→ **Problem 1**
In the forum post, which toxic coal emission is named as one that IGCC plants eliminate?
→ **Problem 2**
Pull from the forum post the passage starting with "4. Eliminate all" and going on through "working well today.".

No-one said anything about sequestering the CO2. IGCC plants eliminate the toxic emissions of coal namely mercury. You can sequester the CO2 if you like however that is years away. Natural gas CCGT plants and newer coal plants can continue to deliver base load with an acceptable emission of CO2.
Both plug in hybrids and battery electric cars that can deliver power to the grid are a reality. It is called Vehicle to Grid or V2G.
“If you have an alternative energy proposal, please put some real analysis behind it instead of just repeatedly telling us it is all ready TODAY.”
People do have an alternative vision with todays technology here is one of them:
1. Increase energy efficiency with known technologies with incentives to replace inefficient refrigerators, airconditioners etc with more efficient types. Enforce insulation of homes.
2. Increase the share of renewables (solar, wind, biomass) payed for with a carbon tax to something approaching 60% in a distibuted smart grid incorporating electric transport as peaking storage.
3. Tax off the road internal combustion cars/trucks except plug in hybrids.
Subsidise ethanol PHEVs, battery electric vehicles that all have to be capable of interacting with the grid.
4. Eliminate all thermal power plants. Replace baseload with fast reacting Natural Gas CCGT and IGCC coal plants that can interact on a minute by minute basis with renewable resources. Look no further than Esperance where this is working well today.
5. Make solar hotwater and solar PV installations mandatory (with almost 100% subsidies from the carbon tax) for all new homes and existing homes when sold.

→ **Records supplied**
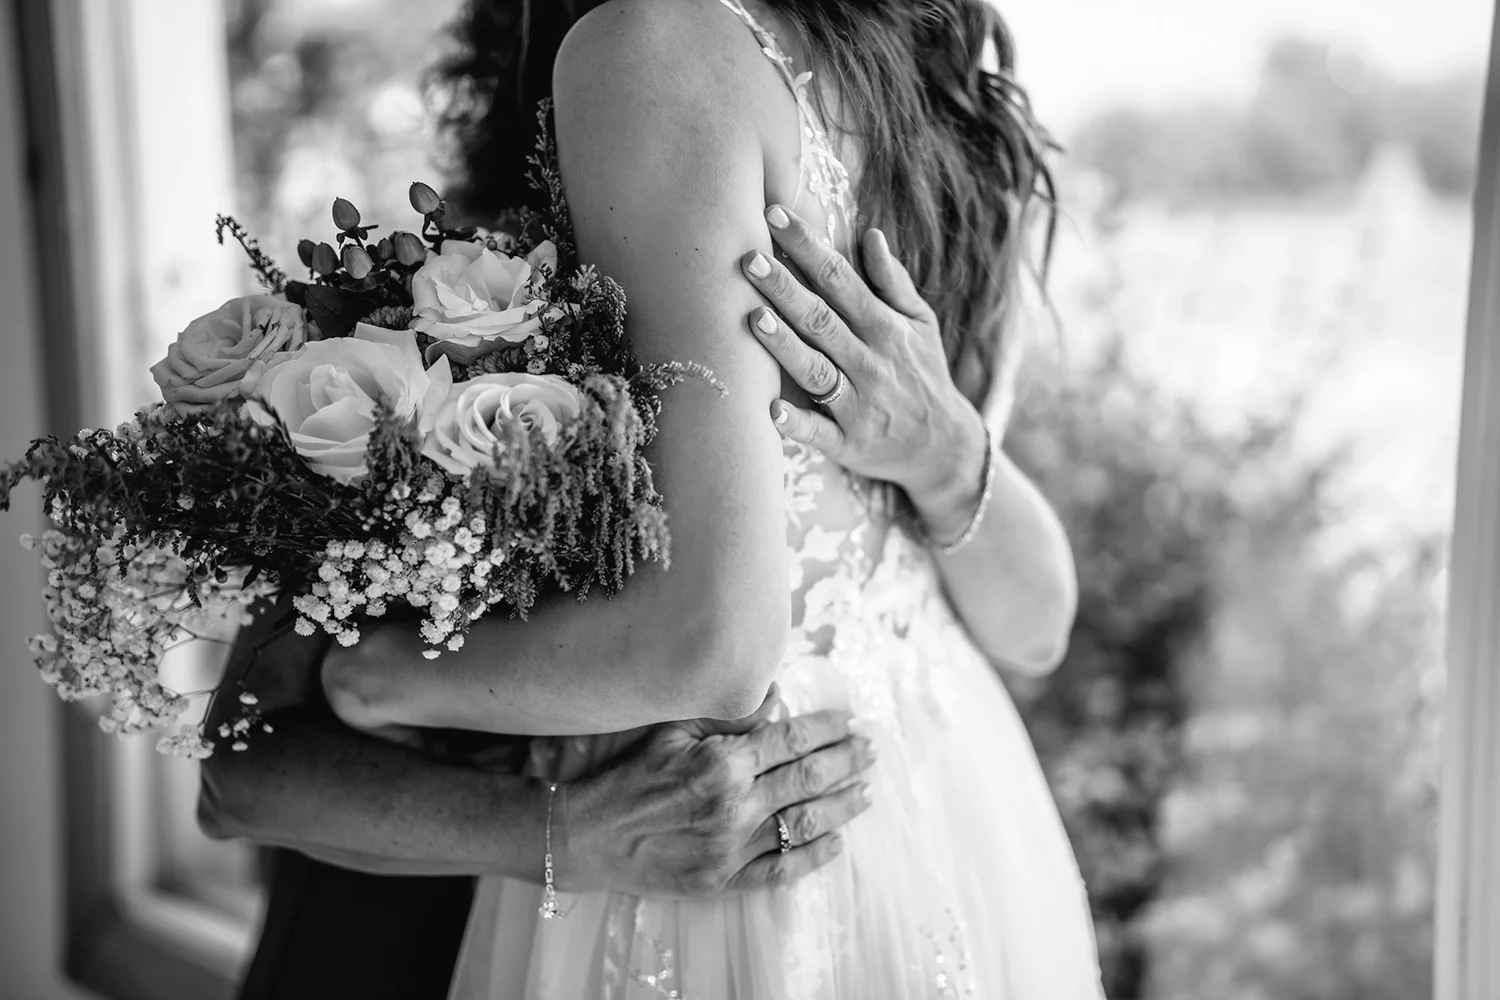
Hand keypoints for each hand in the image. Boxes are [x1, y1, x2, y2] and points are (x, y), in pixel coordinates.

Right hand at [561, 686, 875, 897]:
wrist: (587, 837)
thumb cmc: (626, 776)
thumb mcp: (669, 730)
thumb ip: (725, 713)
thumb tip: (774, 694)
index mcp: (723, 762)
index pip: (791, 740)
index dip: (827, 729)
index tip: (851, 722)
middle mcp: (735, 805)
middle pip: (808, 779)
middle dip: (846, 762)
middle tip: (871, 751)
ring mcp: (733, 848)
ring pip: (805, 824)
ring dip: (842, 806)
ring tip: (866, 792)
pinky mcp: (724, 880)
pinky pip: (782, 869)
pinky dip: (813, 857)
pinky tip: (836, 842)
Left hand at [740, 205, 989, 541]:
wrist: (943, 447)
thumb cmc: (924, 376)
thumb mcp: (921, 324)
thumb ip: (893, 282)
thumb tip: (871, 234)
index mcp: (885, 328)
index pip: (841, 279)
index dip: (808, 247)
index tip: (775, 215)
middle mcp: (871, 362)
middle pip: (822, 320)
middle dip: (785, 288)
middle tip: (749, 259)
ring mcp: (859, 404)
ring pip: (816, 370)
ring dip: (785, 345)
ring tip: (753, 318)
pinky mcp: (849, 443)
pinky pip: (820, 433)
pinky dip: (797, 424)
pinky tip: (771, 411)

→ **Expected answer 1**
Mercury

→ **Expected answer 2**
4. Eliminate all thermal power plants. Replace baseload with fast reacting Natural Gas CCGT and IGCC coal plants that can interact on a minute by minute basis with renewable resources. Look no further than Esperance where this is working well today.